Wilson’s disease is an autosomal recessive disease that causes pathological accumulation of copper in the body. The most common groups of symptoms are varying degrees of liver damage, neurological symptoms, and mental disorders. There is no single diagnostic test to confirm the diagnosis, and a comprehensive test is needed to diagnose the disease. The gold standard of treatment is pharmacotherapy of copper-binding chelates. The drugs currently in use have a high number of adverse reactions, and newer and safer treatments are constantly being sought.

Aim: To select and analyze literature sources related to innovations in the diagnosis and treatment of Wilson’s disease.

Methods: A literature review was performed based on the PubMed, ClinicalKey, and UpToDate databases. The publications were selected using the following keywords in the original language: “Wilson’s disease”, “Wilson’s disease diagnosis”, “Wilson’s disease treatment”. Exclusion criteria were: language, duplicate articles. Despite efforts to focus on publications from the last 5 years, the citation period was not limited. 63 articles were reviewed, from which 47 articles were selected for further analysis.

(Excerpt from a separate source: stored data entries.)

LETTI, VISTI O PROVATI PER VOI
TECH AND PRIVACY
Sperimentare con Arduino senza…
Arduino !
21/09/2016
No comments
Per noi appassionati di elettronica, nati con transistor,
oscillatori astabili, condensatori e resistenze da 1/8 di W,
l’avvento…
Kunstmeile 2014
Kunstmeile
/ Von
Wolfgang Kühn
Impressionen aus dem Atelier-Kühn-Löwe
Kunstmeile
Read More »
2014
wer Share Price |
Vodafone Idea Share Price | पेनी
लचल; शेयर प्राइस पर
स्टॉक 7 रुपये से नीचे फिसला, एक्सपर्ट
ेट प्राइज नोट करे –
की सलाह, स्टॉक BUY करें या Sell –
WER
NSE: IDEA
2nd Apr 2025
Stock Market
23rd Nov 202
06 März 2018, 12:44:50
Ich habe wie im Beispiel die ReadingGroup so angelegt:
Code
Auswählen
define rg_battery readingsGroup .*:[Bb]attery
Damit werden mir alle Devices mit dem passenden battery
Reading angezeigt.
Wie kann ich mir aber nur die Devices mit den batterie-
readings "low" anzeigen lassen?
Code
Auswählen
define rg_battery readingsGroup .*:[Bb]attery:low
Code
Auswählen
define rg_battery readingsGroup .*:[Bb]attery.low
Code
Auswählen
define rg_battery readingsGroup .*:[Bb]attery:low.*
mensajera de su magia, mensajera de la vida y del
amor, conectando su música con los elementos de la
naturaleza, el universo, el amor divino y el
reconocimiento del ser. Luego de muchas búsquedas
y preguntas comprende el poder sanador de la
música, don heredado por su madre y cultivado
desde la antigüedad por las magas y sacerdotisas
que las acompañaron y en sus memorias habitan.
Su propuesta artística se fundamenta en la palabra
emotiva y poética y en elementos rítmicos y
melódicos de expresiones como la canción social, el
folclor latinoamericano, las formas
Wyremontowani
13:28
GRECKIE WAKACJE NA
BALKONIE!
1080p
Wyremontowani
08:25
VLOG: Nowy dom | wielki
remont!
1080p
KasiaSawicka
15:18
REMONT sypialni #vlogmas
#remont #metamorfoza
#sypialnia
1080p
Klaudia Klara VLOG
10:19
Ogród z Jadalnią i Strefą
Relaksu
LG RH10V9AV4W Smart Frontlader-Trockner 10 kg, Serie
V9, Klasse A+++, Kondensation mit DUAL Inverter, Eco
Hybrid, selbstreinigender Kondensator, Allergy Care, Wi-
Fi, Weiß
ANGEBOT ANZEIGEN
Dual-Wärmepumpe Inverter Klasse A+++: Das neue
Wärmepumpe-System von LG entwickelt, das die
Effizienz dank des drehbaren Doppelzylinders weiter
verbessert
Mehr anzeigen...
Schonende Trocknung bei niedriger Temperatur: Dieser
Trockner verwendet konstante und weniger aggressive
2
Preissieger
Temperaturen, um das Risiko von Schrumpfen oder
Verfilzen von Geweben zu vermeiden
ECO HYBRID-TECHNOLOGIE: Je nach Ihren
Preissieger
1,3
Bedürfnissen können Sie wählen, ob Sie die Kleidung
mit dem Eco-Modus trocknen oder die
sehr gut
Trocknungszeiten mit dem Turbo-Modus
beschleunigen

Results: Wilson’s disease is a rare, autosomal recessive inherited disease that disrupts copper metabolism. Complete regression of symptoms is possible with early initiation of treatment, so a thorough diagnosis and selection of the most appropriate treatment is important.

Conclusion: This literature review presents key aspects of challenges and innovation in the diagnosis and treatment of Wilson’s disease.

Keywords: Wilson’s disease, autosomal recessive disease, disorder of copper metabolism.